Otto Bahr Halvorsen (28 May 1872 – 23 May 1923) was a Norwegian lawyer and politician from the Conservative Party, who served as the 14th prime minister of Norway from 1920 to 1921 and again in 1923 up until his death in office.

Background
Halvorsen was born in Kristiania (now Oslo, Norway) to  Otto Hellen Halvorsen (1840-1921) and Karine Christine Christiansen (1847-1927). He attended Kristiania Cathedral School. He studied law  at the University of Kristiania where he completed his examen artium in 1890. As a licensed attorney, in 1904 he opened  a law firm in Kristiania.

Political career
In 1912 Halvorsen was first elected to the Storting from the neighborhood of Gamle Aker in the district of St. Hanshaugen in Kristiania. 
Halvorsen served  Kristiania in the Parliament from the Conservative Party from 1913 to 1923. He became Prime Minister during 1920 while also serving as Minister of Justice. He again became Prime Minister in May 1923 while simultaneously serving as Minister of Justice. Between these terms,  Halvorsen was leader of the Conservative Party in Parliament and President of the Storting (stortingspresident).
-------------------------
*Task set*.
1. Answer these about the Halvorsen biography:
(a) In what year did Halvorsen open a law firm in Kristiania?
(b) From which neighborhood was he first elected to the Storting in 1912?
(c) What post did he hold at the same time as prime minister in May 1923?
2. Return everything in the Halvorsen biography from "Otto Bahr Halvorsen" down to "Hanshaugen in Kristiania.", word for word.
-------------------------
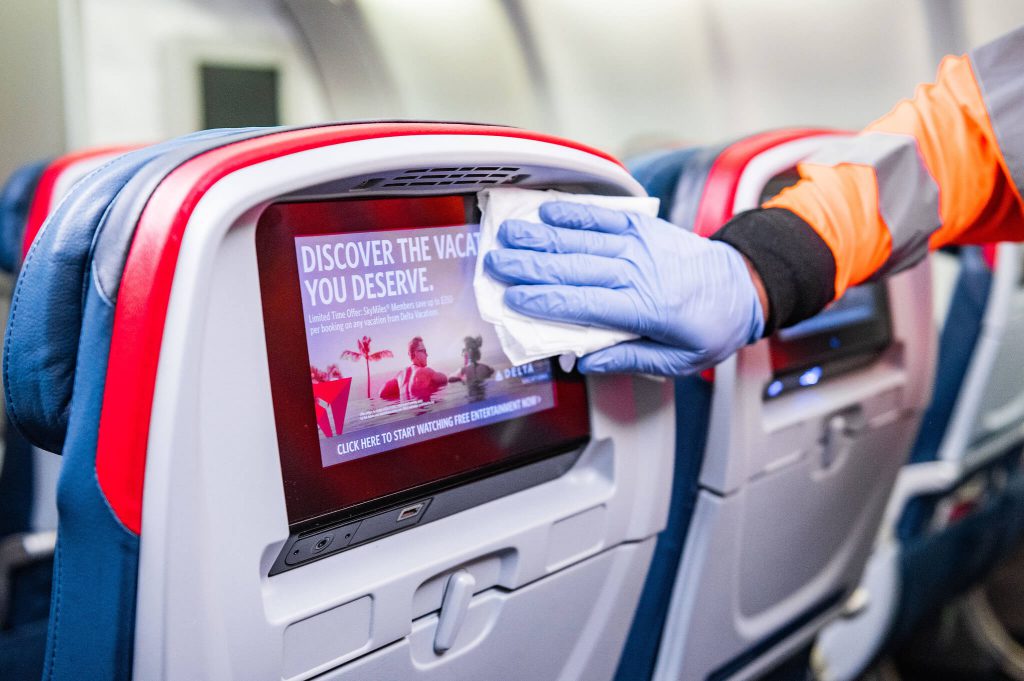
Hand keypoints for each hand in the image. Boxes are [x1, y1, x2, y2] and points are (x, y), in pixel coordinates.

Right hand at [483, 201, 765, 375]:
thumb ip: (629, 360)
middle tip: (494, 263)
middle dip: (528, 265)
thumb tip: (586, 361)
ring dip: (540, 237)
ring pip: (582, 240)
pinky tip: (547, 212)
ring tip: (508, 234)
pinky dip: (574, 214)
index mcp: (646, 309)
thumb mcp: (678, 361)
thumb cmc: (711, 326)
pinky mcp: (644, 228)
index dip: (543, 302)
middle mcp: (639, 272)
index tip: (512, 300)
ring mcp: (641, 246)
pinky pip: (604, 218)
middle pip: (573, 269)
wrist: (744, 285)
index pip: (583, 305)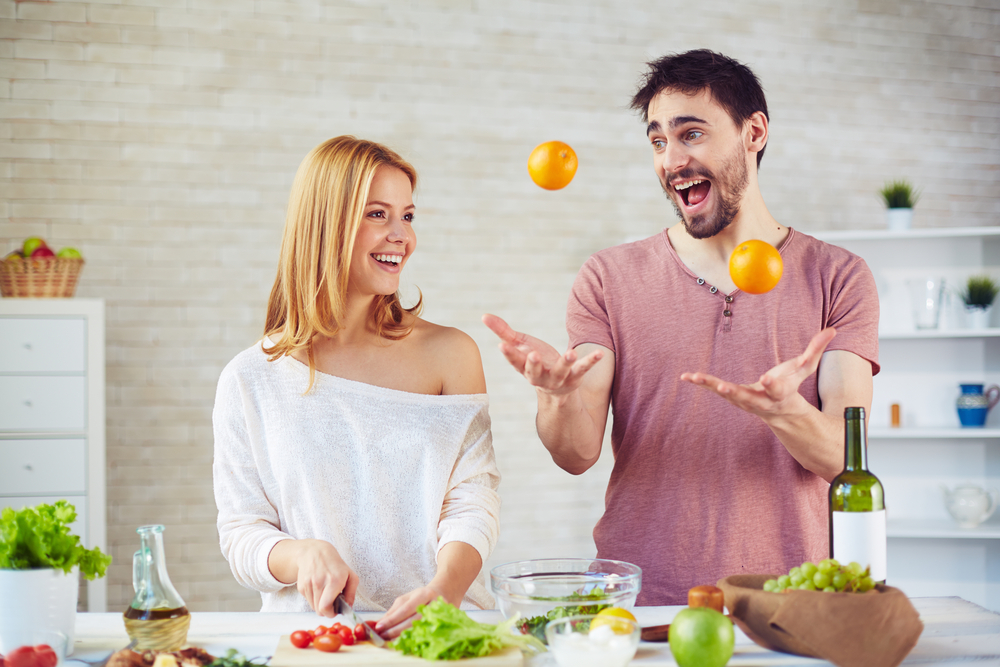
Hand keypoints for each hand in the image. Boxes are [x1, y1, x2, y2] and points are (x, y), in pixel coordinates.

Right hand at [288, 539, 358, 617]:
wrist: (315, 552)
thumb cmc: (335, 564)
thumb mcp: (350, 575)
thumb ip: (351, 593)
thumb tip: (349, 607)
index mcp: (334, 581)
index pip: (325, 607)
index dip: (330, 613)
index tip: (334, 611)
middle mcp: (319, 582)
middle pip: (319, 610)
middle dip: (326, 610)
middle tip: (331, 604)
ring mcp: (308, 584)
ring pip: (313, 606)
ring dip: (319, 604)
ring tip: (325, 594)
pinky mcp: (301, 586)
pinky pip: (308, 600)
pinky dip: (313, 598)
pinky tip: (318, 588)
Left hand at [374, 584, 447, 638]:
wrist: (445, 593)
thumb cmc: (422, 596)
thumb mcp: (407, 598)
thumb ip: (394, 611)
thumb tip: (379, 623)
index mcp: (424, 594)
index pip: (406, 609)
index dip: (392, 619)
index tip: (379, 627)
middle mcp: (434, 604)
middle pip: (413, 621)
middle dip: (395, 630)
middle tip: (382, 635)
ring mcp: (441, 616)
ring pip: (420, 630)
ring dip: (403, 636)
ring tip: (390, 639)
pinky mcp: (443, 626)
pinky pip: (425, 635)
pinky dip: (413, 639)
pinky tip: (403, 641)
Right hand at [482, 313, 602, 395]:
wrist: (555, 389)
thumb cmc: (534, 361)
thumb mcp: (519, 345)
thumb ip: (502, 331)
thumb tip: (483, 315)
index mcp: (524, 367)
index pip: (514, 361)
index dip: (508, 354)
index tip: (502, 345)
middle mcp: (539, 377)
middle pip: (534, 372)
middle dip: (533, 364)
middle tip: (532, 354)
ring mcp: (558, 378)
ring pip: (561, 372)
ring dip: (565, 363)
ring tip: (569, 353)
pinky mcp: (575, 377)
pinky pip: (583, 369)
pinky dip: (590, 361)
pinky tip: (599, 354)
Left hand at [680, 328, 836, 416]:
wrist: (782, 414)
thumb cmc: (792, 386)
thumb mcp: (806, 370)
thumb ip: (816, 349)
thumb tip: (832, 329)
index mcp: (780, 394)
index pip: (777, 389)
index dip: (773, 384)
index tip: (766, 379)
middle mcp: (760, 401)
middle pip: (747, 397)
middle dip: (735, 394)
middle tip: (723, 388)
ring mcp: (744, 401)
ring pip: (726, 395)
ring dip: (710, 386)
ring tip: (693, 377)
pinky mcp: (732, 397)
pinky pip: (715, 390)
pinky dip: (701, 383)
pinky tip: (686, 376)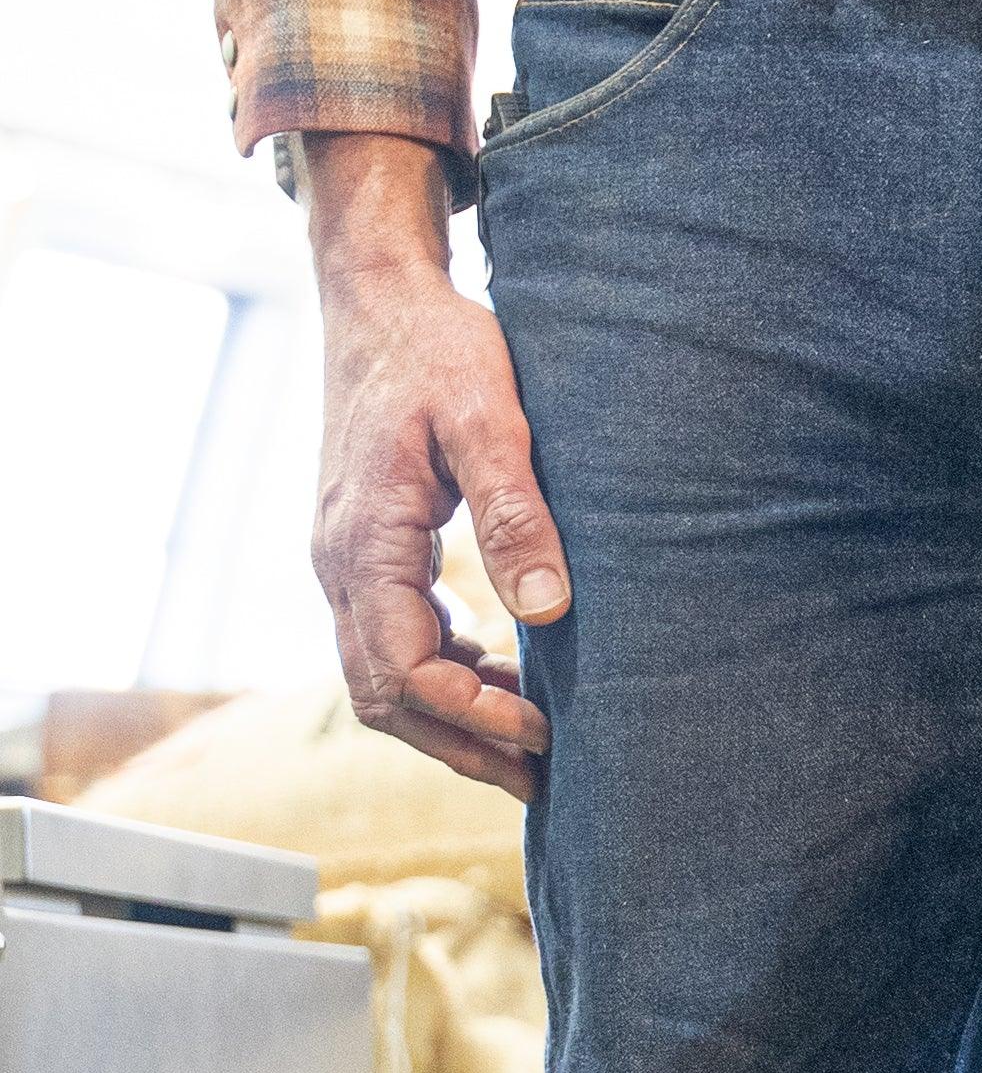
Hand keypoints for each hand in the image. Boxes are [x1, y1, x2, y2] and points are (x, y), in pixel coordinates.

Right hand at [299, 135, 569, 801]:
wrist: (382, 294)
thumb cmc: (438, 346)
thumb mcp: (488, 417)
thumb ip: (516, 510)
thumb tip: (549, 610)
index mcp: (362, 544)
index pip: (402, 672)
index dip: (472, 716)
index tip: (546, 735)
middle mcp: (340, 565)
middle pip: (383, 696)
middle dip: (459, 744)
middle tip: (542, 778)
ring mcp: (347, 560)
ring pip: (383, 676)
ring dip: (452, 718)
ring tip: (533, 746)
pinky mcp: (368, 550)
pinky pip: (394, 638)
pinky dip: (446, 673)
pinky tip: (506, 678)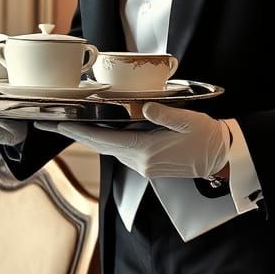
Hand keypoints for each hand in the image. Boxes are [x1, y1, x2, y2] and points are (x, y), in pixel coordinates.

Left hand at [35, 102, 229, 178]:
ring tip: (68, 125)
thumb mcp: (188, 120)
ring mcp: (144, 167)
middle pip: (101, 147)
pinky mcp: (149, 166)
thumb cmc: (208, 137)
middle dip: (75, 135)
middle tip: (51, 125)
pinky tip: (97, 132)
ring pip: (109, 150)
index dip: (81, 132)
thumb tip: (145, 106)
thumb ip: (164, 113)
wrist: (223, 158)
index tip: (61, 124)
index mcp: (147, 152)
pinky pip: (121, 151)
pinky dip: (105, 141)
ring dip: (89, 138)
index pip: (105, 140)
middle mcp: (141, 163)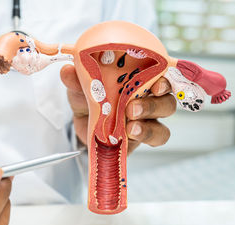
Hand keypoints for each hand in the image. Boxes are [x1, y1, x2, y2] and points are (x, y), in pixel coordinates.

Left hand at [61, 65, 175, 153]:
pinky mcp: (138, 142)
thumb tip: (67, 70)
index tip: (156, 84)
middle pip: (166, 104)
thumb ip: (77, 80)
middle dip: (153, 106)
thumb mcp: (81, 86)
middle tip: (132, 108)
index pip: (162, 78)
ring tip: (130, 128)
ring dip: (147, 129)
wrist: (82, 123)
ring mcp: (145, 124)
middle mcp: (148, 102)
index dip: (165, 81)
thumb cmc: (90, 98)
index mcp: (140, 82)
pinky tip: (126, 139)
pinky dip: (140, 142)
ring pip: (161, 128)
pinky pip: (149, 145)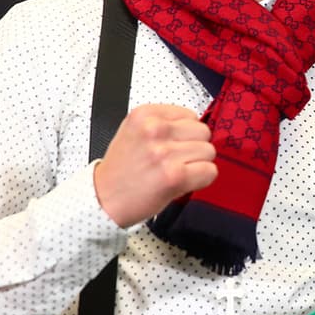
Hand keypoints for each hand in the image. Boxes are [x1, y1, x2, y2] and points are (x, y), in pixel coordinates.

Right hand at [93, 104, 216, 226]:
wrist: (104, 199)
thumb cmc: (122, 170)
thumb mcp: (135, 132)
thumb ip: (164, 124)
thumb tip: (198, 127)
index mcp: (144, 115)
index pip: (191, 115)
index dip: (186, 133)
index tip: (173, 145)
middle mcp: (154, 130)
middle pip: (203, 132)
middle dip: (195, 147)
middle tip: (176, 160)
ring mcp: (165, 152)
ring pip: (209, 152)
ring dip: (198, 164)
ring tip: (176, 171)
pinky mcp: (175, 175)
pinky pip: (210, 171)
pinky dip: (202, 179)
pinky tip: (183, 182)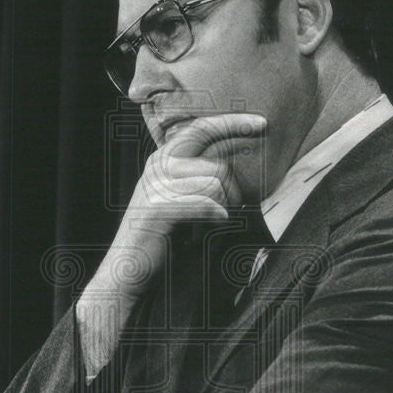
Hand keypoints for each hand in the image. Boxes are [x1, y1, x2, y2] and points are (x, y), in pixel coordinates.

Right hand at [93, 113, 266, 300]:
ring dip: (224, 208)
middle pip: (218, 165)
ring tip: (211, 226)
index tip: (263, 123)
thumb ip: (199, 179)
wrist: (129, 269)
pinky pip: (205, 202)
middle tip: (228, 214)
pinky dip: (216, 215)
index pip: (201, 127)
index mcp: (164, 159)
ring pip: (216, 183)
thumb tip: (233, 171)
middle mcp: (158, 166)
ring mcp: (156, 185)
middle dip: (234, 192)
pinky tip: (215, 225)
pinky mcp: (158, 207)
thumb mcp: (180, 200)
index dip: (233, 122)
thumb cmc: (162, 238)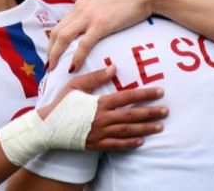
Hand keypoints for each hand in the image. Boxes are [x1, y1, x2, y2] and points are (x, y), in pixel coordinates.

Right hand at [38, 65, 165, 149]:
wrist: (47, 126)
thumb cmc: (61, 103)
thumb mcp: (76, 85)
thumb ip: (95, 77)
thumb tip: (114, 68)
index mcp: (99, 102)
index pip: (127, 97)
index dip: (144, 94)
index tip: (159, 92)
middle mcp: (103, 118)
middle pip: (132, 115)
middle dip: (151, 112)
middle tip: (166, 111)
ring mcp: (100, 132)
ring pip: (128, 131)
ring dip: (145, 128)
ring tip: (159, 126)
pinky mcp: (96, 144)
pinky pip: (117, 144)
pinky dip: (130, 143)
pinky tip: (141, 141)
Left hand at [47, 0, 159, 71]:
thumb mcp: (106, 5)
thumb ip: (96, 14)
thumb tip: (94, 27)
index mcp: (81, 5)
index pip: (60, 25)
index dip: (53, 41)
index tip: (52, 54)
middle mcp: (81, 9)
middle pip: (56, 32)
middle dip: (50, 50)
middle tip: (48, 66)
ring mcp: (89, 16)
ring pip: (63, 37)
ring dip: (56, 54)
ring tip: (53, 68)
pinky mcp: (101, 24)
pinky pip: (83, 44)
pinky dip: (76, 57)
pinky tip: (73, 67)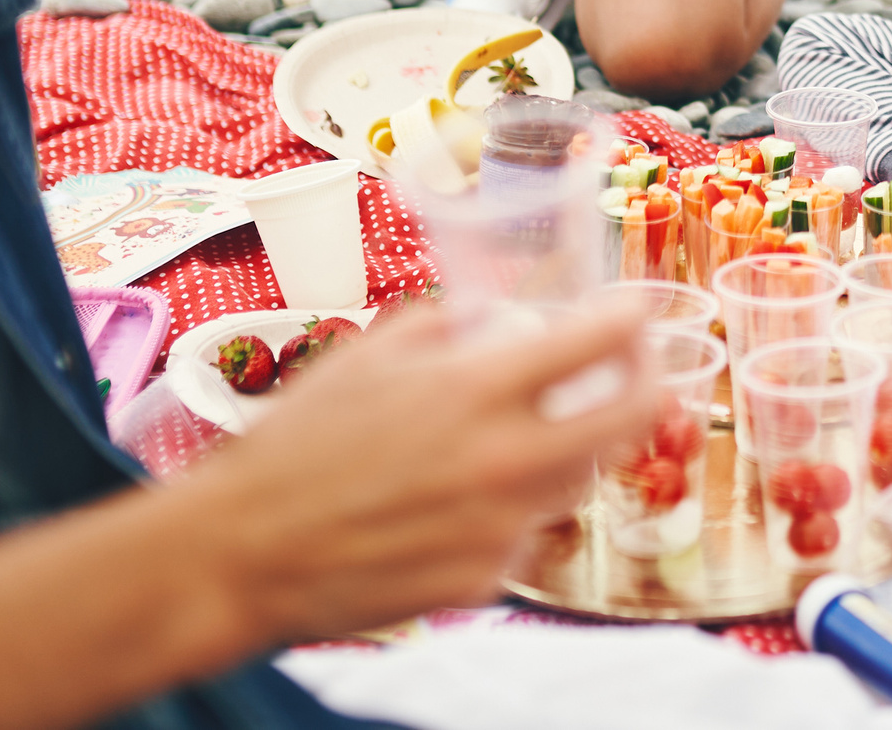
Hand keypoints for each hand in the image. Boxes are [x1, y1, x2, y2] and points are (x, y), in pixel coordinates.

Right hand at [171, 299, 654, 642]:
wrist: (242, 550)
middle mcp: (503, 459)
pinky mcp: (484, 580)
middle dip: (649, 383)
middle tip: (638, 371)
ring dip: (573, 450)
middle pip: (629, 417)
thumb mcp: (366, 356)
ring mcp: (500, 527)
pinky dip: (511, 512)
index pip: (598, 341)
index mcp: (475, 390)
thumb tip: (489, 313)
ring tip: (533, 436)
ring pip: (581, 480)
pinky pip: (525, 536)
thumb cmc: (295, 446)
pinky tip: (464, 503)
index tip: (638, 310)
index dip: (632, 318)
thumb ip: (443, 326)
-------------------------
*Answers in order*.
1.
(a) He opened a law firm in Kristiania in 1904.
(b) He was first elected from Gamle Aker, in the district of St. Hanshaugen in Kristiania.
(c) He also served as Minister of Justice.

2.
Otto Bahr Halvorsen (28 May 1872 – 23 May 1923) was a Norwegian lawyer and politician from the Conservative Party, who served as the 14th prime minister of Norway from 1920 to 1921 and again in 1923 up until his death in office.

Background
Halvorsen was born in Kristiania (now Oslo, Norway) to  Otto Hellen Halvorsen (1840-1921) and Karine Christine Christiansen (1847-1927). He attended Kristiania Cathedral School. He studied law  at the University of Kristiania where he completed his examen artium in 1890. As a licensed attorney, in 1904 he opened  a law firm in Kristiania.

Political career
In 1912 Halvorsen was first elected to the Storting from the neighborhood of Gamle Aker in the district of St. Hanshaugen in Kristiania.